These are the files produced during a homework assignment of Coursera’s MOOC Developing Data Products from Johns Hopkins University, where students could pick any dataset, and should produce a web app hosted on SaaS platform from RStudio shinyapss.io.
The data set that I choose was from Kaggle’s Titanic Challenge, since this is a starting point for many Machine Learning enthusiasts.
The materials can be found in:
Web app: https://hassanelahi.shinyapps.io/titanicShinyApp-master/
GitHub Repo: https://github.com/hassan-elahi/Course-Project
ggplot 2 Library was used for the plotting. Here is the code for a static view of the default plot that is rendered on the web app:
library(ggplot2)
trainData <- read.csv(
url("http://s3-eu-west-1.amazonaws.com/dpadata/dataScience/train.csv"))
g <- ggplot(trainData, aes(Age, Pclass))
g + geom_point(aes(color=Sex)) + facet_grid(Survived ~.)
## Warning: Removed 125 rows containing missing values (geom_point).
## Warning: Removed 52 rows containing missing values (geom_point).
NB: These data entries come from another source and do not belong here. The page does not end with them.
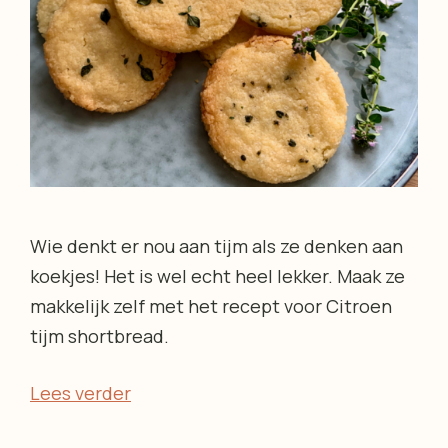
Wie denkt er nou aan tijm als ze denken aan
koekjes! Het is wel echt heel lekker. Maak ze
makkelijk zelf met het recept voor Citroen
tijm shortbread.
Lees verder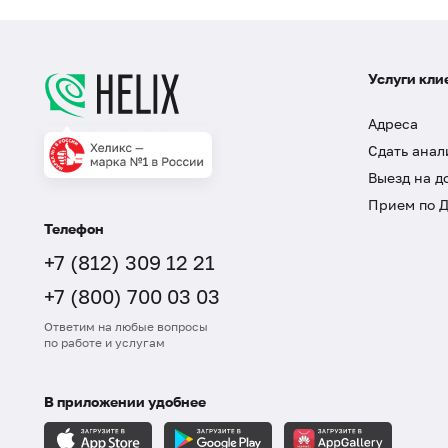
Услуги кли
Адреса
Сдать анал
Выезд на д
Прием по 
Телефон
+7 (812) 309 12 21
+7 (800) 700 03 03
Ответим на любые вопросы
по работе и услугам
В приложении удобнее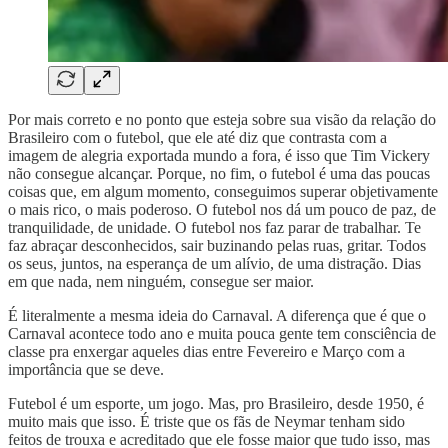
Por mais correto e no ponto que esteja sobre sua visão da relação do
Brasileiro com o futebol, que ele até diz que contrasta com a
imagem de alegria exportada mundo a fora, é isso que Tim Vickery
não consegue alcançar. Porque, no fim, o futebol é uma das poucas
coisas que, em algum momento, conseguimos superar objetivamente
o mais rico, o mais poderoso. O futebol nos dá um pouco de paz, de
tranquilidade, de unidade. O futebol nos faz parar de trabalhar. Te
faz abraçar desconhecidos, sair buzinando pelas ruas, gritar. Todos
os seus, juntos, na esperança de um alívio, de uma distração. Dias
em que nada, nem ninguém, consegue ser maior.
É literalmente a mesma ideia do Carnaval. A diferença que é que o
Carnaval acontece todo ano e muita pouca gente tem consciência de
classe pra enxergar aqueles dias entre Fevereiro e Março com a
importância que se deve.
Futebol é um esporte, um jogo. Mas, pro Brasileiro, desde 1950, é
muito mais que isso. É triste que os fãs de Neymar tenham sido
feitos de trouxa e acreditado que ele fosse maior que tudo isso, mas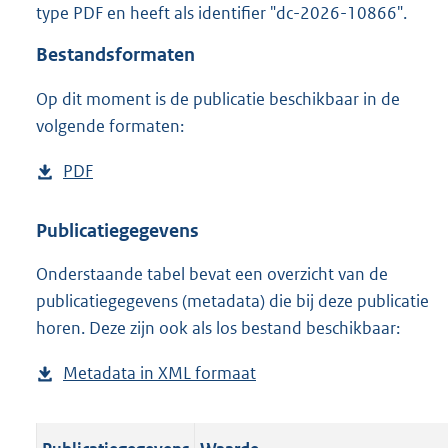
type PDF en heeft als identifier "dc-2026-10866".
o
o
Bestandsformaten
t
t
Op dit moment is de publicatie beschikbaar in de
e
volgende formaten:
:
o
n
D
PDF
b
b
o
e
e
w
s
Publicatiegegevens
k
n
t
e
n
Onderstaande tabel bevat een overzicht van de
l
a
d
publicatiegegevens (metadata) die bij deze publicatie
o
n
horen. Deze zijn ook als los bestand beschikbaar:
a
d
d
s
Metadata in XML formaat
b
p
g
e
u
r
s
b
o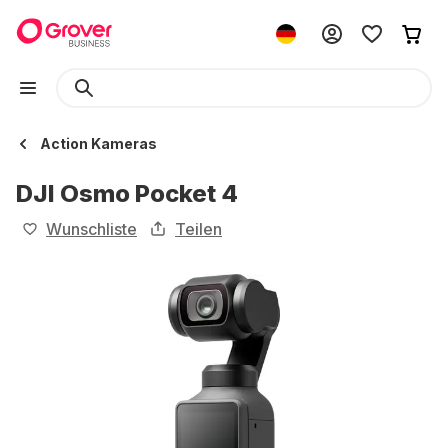
Action Kameras
DJI Osmo Pocket 4
Wunschliste
Teilen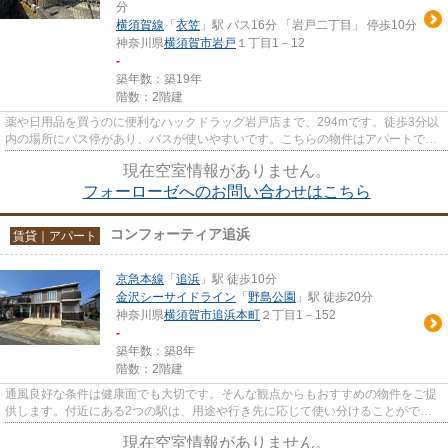
分
横須賀線
「
衣笠
」駅 バス16分 「岩戸二丁目」 停歩10分
神奈川県
横須賀市
岩戸
１丁目1－12
-
築年数：築19年
階数：2階建
薬や日用品を買うのに便利なハックドラッグ岩戸店まで、294mです。徒歩3分以
内の場所にバス停があり、バスが使いやすいです。こちらの物件はアパートで
す。カードで家賃をお支払いいた...
現在空室情報がありません。
フォーローゼへのお問い合わせはこちら
コンフォーティア追浜
賃貸｜アパート
京急本線
「
追浜
」駅 徒歩10分
金沢シーサイドライン
「
野島公園
」駅 徒歩20分
神奈川県
横須賀市
追浜本町
２丁目1－152
-
築年数：築8年
階数：2階建
通風良好な条件は健康面でも大切です。そんな観点からもおすすめの物件をご提
供します。付近にある2つの駅は、用途や行き先に応じて使い分けることができ
ます。こちらの物件はアパート...
現在空室情報がありません。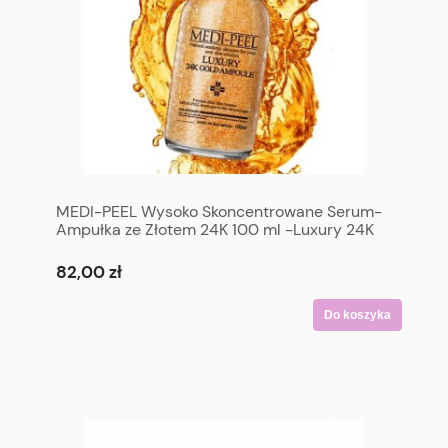
MEDI-PEEL Wysoko Skoncentrowane Serum-
Ampułka ze Złotem 24K 100 ml -Luxury 24K
Gold Ampoule 100 ml
82,00 zł
Do koszyka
Guidelines to reproduce this project locally on your PC
To run locally this App on your computer you do NOT need to fork this repo. Please follow these instructions:
Install the necessary packages to run RStudio’s Shiny Server locally. Please view the well documented requirements in the getting started page: http://shiny.rstudio.com/articles/shinyapps.html
Run the following command in the RStudio:
runGitHub( “titanicShinyApp”, “diogoaurelio”)
Finito.
For more information about the several MOOCs comprised in this Specialization, please visit: https://www.coursera.org/specialization/jhudatascience/
For more information about RStudio Shinyapps.io visit: http://shiny.rstudio.com/articles/shinyapps.html
For more information about Kaggle Titanic challenge visit: https://www.kaggle.com/c/titanic-gettingStarted
Last but not least, if you are getting started with this challenge and R, here is a great tutorial from Trevor Stephens that inspired me to create this repo: http://trevorstephens.com/post/72916401642/titanic-getting-started-with
Thank you! Hope this might help you in starting out down the awesome data science and Machine Learning path.